L’autre jour, pendant la séance de Man of Steel, il y avait trois bandes annonces. Très symboliquement, une partie des bandes annonces est désormais intégrée aux publicités, coincée entre M&Ms et la MAIF, l’Assureur Militant.
Symbole, oui, car évidemment, les films comme Man of Steel sont des produits. Ce n’est pas ici que nous dirions le contraire : le cinéma est une industrie, de luxe, certes, mais une industrie.
Les bandes annonces de ce lundi-là étaient parfaitement éclairantes de ce qu’est devenu le cinéma américain : Wolverine : Le Combat de l’Immortel, Pacific Rim, Sublimes créatures (le DVD)… Trois blockbusters, trois tentpoles, ces films de l’été gigantesques sous lequel toute la production de l’année est censée s’abriter : méga budget, méga profit, ou méga flop. Entre les films de super héros (Wolverine en est à son 5ème épisode), la chick-lit pour les filles, les films en 3D pour les enfants), que reste-t-il de notre cinéma américain…?? Où sont les films moyens, qui parlent de la vie quotidienne ?
Nous voilà coincés dans le rêve que nous avons contribuer à bâtir : ados, nous rêvions d’épopée intergalactiques et de barbares en short, alors que le cinéma ne nous proposait que des épopées de la seconde guerre mondiale avec des comédiens qui n’avaient même plus l’âge d’être sous les drapeaux, ou des comédies franchouillardes avec des acteurs pas drôles.

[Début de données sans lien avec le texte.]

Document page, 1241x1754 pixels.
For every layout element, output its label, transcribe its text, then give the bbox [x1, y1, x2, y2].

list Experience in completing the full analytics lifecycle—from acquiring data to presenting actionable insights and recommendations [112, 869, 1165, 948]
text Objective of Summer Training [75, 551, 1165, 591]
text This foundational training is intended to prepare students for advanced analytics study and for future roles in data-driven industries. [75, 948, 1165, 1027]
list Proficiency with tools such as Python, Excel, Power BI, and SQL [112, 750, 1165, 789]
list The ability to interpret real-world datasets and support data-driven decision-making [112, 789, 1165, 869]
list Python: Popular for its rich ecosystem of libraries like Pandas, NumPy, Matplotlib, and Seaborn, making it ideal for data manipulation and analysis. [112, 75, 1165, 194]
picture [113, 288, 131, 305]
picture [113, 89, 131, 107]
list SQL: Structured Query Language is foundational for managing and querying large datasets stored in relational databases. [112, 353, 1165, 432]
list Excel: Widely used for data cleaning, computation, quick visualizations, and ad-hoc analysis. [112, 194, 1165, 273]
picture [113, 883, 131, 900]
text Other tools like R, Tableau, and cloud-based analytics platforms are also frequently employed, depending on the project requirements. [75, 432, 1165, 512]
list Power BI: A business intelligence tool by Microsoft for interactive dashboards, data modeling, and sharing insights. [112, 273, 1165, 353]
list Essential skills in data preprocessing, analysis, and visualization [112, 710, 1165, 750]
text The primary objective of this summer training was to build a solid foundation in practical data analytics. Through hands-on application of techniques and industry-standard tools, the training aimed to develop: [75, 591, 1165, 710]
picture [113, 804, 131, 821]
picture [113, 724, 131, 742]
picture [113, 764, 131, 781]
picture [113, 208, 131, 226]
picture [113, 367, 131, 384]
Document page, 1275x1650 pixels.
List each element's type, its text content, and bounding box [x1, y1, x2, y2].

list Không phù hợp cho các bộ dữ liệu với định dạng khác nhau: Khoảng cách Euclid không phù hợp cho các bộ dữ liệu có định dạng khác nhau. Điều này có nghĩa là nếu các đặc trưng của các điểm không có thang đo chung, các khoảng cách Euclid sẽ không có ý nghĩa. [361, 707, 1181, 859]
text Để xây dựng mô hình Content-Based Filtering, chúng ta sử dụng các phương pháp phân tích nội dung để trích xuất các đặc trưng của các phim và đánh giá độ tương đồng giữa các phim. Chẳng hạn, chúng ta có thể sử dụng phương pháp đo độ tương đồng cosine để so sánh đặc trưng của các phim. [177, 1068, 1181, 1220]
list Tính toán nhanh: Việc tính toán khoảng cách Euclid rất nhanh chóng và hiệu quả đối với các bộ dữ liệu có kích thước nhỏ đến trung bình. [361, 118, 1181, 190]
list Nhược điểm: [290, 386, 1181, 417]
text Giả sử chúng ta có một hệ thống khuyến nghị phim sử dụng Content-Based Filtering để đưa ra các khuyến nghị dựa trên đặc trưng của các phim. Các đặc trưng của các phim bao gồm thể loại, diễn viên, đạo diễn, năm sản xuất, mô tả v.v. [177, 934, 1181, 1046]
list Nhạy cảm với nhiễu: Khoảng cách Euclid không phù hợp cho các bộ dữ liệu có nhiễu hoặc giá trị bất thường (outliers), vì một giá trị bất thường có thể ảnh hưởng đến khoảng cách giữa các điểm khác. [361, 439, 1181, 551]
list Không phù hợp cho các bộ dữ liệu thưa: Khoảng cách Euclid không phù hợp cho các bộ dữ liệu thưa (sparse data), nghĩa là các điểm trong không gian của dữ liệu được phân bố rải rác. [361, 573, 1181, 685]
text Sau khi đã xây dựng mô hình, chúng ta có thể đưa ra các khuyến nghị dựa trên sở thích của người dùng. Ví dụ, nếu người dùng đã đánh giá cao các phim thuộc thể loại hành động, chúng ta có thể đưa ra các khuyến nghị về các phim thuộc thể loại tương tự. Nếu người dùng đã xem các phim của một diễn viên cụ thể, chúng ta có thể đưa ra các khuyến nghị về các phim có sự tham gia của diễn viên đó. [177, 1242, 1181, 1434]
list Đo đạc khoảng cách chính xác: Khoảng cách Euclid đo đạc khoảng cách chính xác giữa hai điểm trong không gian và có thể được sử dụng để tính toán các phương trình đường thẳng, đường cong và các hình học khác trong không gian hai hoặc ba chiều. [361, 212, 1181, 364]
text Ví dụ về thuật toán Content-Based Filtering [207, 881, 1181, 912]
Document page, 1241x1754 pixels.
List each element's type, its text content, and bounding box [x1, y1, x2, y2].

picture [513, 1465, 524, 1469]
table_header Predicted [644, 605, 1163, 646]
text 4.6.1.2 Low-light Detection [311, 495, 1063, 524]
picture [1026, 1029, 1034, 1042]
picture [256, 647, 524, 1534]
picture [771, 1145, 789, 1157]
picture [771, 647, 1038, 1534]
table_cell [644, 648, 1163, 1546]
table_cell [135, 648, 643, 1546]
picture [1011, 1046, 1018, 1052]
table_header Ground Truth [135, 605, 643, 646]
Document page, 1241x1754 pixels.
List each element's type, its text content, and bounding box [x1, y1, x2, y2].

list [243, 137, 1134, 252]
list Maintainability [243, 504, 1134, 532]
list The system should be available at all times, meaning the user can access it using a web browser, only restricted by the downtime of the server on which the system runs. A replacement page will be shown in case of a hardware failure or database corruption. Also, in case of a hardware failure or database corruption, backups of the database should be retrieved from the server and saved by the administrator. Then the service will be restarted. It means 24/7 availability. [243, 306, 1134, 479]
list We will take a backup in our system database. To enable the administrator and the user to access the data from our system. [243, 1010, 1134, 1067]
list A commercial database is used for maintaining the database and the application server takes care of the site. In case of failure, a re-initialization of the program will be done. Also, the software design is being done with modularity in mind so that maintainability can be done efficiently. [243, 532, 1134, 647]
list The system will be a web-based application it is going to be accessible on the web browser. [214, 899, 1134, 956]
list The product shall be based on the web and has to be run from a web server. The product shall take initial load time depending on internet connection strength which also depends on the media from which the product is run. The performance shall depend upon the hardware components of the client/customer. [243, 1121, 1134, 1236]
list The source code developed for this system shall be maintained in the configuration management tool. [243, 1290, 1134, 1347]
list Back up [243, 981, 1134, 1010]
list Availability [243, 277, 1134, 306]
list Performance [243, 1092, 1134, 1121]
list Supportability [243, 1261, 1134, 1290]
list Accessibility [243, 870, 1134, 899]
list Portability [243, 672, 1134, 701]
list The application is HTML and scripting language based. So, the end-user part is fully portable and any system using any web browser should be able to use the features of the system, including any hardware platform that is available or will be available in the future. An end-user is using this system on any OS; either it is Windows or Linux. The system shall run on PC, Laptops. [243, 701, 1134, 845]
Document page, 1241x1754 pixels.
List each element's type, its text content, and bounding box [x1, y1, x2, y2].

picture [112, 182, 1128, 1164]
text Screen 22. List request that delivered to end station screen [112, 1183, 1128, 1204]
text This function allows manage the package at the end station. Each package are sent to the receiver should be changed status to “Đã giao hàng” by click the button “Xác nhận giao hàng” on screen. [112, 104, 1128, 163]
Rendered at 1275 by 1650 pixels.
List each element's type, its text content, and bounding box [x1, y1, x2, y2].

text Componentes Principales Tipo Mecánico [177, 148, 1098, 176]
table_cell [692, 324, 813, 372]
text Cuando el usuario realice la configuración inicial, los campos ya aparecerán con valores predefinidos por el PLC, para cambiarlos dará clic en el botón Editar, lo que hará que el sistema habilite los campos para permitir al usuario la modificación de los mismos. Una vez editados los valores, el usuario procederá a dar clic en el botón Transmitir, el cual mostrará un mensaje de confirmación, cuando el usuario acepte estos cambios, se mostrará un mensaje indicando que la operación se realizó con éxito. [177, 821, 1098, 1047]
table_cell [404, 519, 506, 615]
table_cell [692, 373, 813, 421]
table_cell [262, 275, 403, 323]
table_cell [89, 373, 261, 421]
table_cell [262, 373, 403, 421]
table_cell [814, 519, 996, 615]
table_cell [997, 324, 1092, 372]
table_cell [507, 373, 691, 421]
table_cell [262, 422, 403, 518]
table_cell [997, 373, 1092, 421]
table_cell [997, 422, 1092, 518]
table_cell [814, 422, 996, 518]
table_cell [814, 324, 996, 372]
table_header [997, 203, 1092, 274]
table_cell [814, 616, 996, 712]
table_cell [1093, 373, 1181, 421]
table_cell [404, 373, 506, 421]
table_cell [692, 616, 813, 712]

Aujourd’hui, nous sommes submergés sous la mauvaise SF, le paranormal gore, les histoires de cousins au 3ème degré de super-héros. Les films indépendants coûtent des fortunes (20M$ pour The Descendants, ou pour le Cosmopolis de Cronenberg) !
Où va cet argent ? Où sont les histoires ? Lucas et Spielberg ont lancé récemment un appel prophétique : le cinéma est au bord de l’implosion, s’écroulant sous sa propre masse. Le futur, selon eux, c’est la broadwaytisation du cinéma : quelque mégafilms qu’on paierait 50$ la place dans des supersalles, tandis que les vraies histoires émigreraient vers la télé.
Une prophétie qui vient de gens qui ont bâti ce système, de Jaws à Star Wars. Mais au moins, c’était une époque où Hollywood bâtissait ses propres franchises… Chacun peut le constater : les histoires adultes sont désormais à la télé ; le divertissement devenant le seul viatique du cinéma : Game of Thrones sur OCS, Conan à l’UGC. Si l’on veut parler des grands sujets d’aujourd’hui, de politique, d’environnement ou tout simplement de l’évolution de la cellule familiale, il n’y a plus de « cases » pour parler de cela dans le cinéma américain contemporain.
Après Man of Steel, nous sommes allés manger – un burger évidemment – et nous avons parlé de Game of Thrones en nous désolant du nanar de Zack Snyder. Il y a trente ans, c’eut été l’inverse : se désoler d’une télé gangrenée par le foot et Dallas, et la satisfaction de trouver au cinéma un tout autre niveau.